Schrock and his family moved from Ohio to Boulder City when he was 3 and, in fact, his parents still live in the same house.

“I don’t think you fully appreciate Boulder City until you become an adult, especially when you become a parent and move back,” he said. “It was great growing up here and I appreciated the community. It allowed us to be well-rounded, whether it was something related to the arts or sports.”

As a member of the BCHS class of 1997, Schrock excelled at baseball and he was on the state championship team his senior year. He also played basketball and tennis for the Eagles. Tennis is still an active hobby of his.

Following high school, he attended UNLV but his focus originally was not on education but rather chemistry. But that quickly changed.

“I would come out of the labs every night and nearby was a daycare center at UNLV,” he said. “Here we were, feeling horrible in a lab all day and we’d walk out and you see these people playing with the kids and that made me realize more and more that this what I wanted to do and where I was supposed to be.”

King Elementary opened its doors in 1991 and by that time Schrock had already gone through Andrew J. Mitchell Elementary and was attending Garrett Junior High.

“The funny thing is, I can remember riding bikes through the desert where King now sits,” he said.

After graduating from UNLV in 2002 with a degree in elementary education, Schrock started teaching at Harvey Dondero Elementary in Las Vegas and was there for seven years, teaching first, third and fifth grades.

“I loved all my years there,” he said. “I think those seven years in teaching really helped prepare me to be an elementary school principal because it’s the spectrum of all the years. I loved my time in first grade. There’s nothing better than seeing that light come on when a child learns to read and picks up that book and gets excited to share it with you.”

Schrock said because of his love for teaching, being an administrator wasn’t on his radar. In fact, he prefers to be looked upon as lead teacher more so than principal and instead of a boss, a colleague.

“It’s about a sharing of ideas,” he said. “When you get a bunch of people in a room, there’s good collaboration. That’s one of the big changes here at King. We don’t teach in isolation anymore. We don’t teach on an island. Our grade level teams meet every week and talk through different strategies that they feel can help the kids. That’s the future of education.”

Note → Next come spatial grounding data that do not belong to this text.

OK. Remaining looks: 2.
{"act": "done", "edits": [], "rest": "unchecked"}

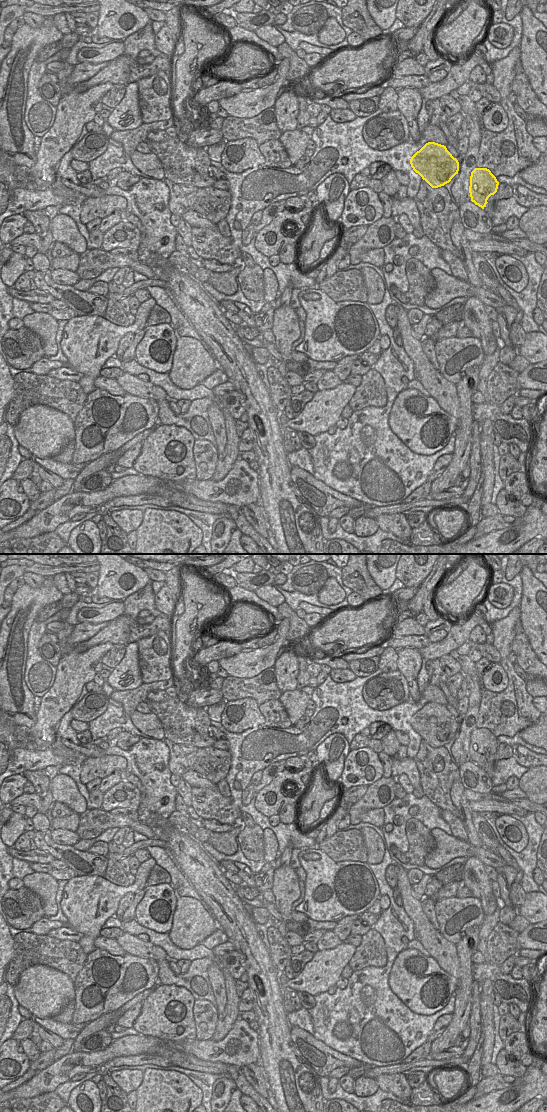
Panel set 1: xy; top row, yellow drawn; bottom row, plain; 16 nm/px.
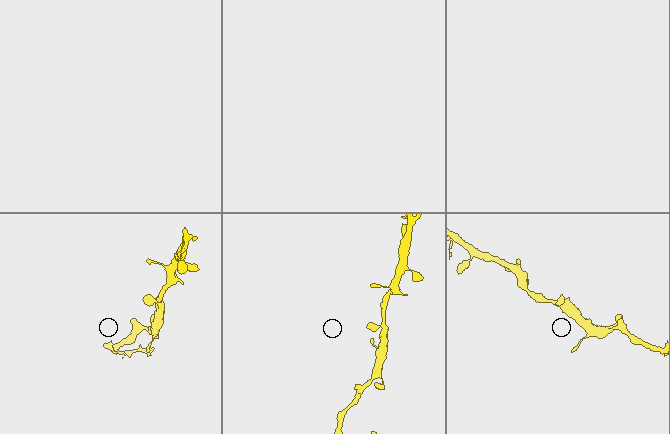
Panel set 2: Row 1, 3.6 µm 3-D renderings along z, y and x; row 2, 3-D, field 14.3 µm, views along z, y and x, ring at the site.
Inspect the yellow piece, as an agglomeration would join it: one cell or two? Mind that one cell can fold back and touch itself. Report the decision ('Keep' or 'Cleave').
Keep

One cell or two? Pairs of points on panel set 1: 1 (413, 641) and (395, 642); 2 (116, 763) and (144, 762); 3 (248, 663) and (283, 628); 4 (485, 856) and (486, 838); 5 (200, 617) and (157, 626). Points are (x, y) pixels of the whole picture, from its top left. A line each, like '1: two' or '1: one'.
1: one
2: two
3: one
4: two
5: two

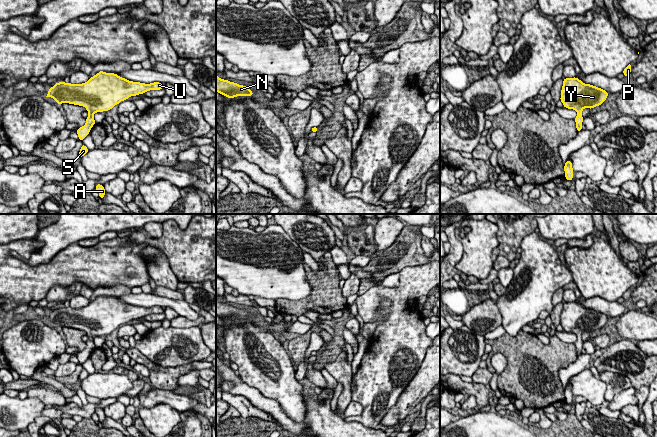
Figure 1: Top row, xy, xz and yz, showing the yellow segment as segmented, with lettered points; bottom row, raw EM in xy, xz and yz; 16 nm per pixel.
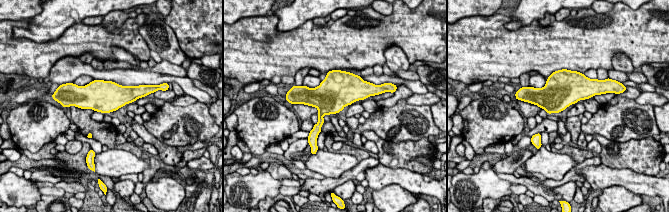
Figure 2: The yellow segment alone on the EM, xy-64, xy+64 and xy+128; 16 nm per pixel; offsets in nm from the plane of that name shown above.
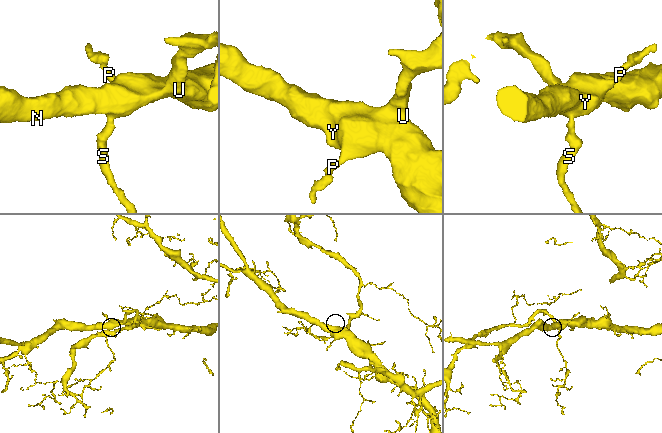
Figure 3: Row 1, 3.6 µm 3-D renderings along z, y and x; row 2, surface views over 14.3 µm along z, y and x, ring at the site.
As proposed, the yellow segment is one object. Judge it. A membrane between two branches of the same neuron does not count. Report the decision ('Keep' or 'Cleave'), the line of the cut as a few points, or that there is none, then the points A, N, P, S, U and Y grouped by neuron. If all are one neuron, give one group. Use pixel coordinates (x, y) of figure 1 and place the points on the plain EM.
Keep. No split. Groups: A N P S U Y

As for what he enjoys most about his job, Schrock said he loves the interaction with the kids and getting them excited about coming to school and fired up for the day. He also enjoys the motivational aspect as he encourages them to not only be the best student they can be but the best human being.

Schrock was principal at Don E. Hayden Elementary School in North Las Vegas for five years before being named principal at King to start the 2018-2019 school year.

“There’s a tremendous amount of pride for me,” he said of returning to be principal in his hometown. “I feel like I know what the community expects from this school. For me, I look at this as a form of service to the community and also for my family. If this school is successful, it means my kids are getting the best possible education that we can provide for them as well as kids in the community.

“So, there’s a tremendous amount of pride but there’s also a bit of pressure because I want the success for them as much as I want it for my own kids. Coming back has really been a dream come true, especially as a parent.”

As the father of three children with his wife, Amber, their daughter is in second grade, middle son attends King and the oldest is at Garrett but attended King. So, when they see him in the hallways, do they call him Mr. Schrock or Dad?

“They call me Dad,” he said with a wide grin. “They understand the boundaries. But (pointing to the other side of his office) if you open that drawer, you won’t find files but rather snacks. If they spend time with me before or after school, I want this office to be a place they remember and enjoy.”

Schrock ended by saying, “I’m so grateful to be in this position. I’m thankful for the trust the community has in me. I have felt that. I’m working as hard as I can for these kids and I hope people know that. I want the same for their kids as I want for mine.”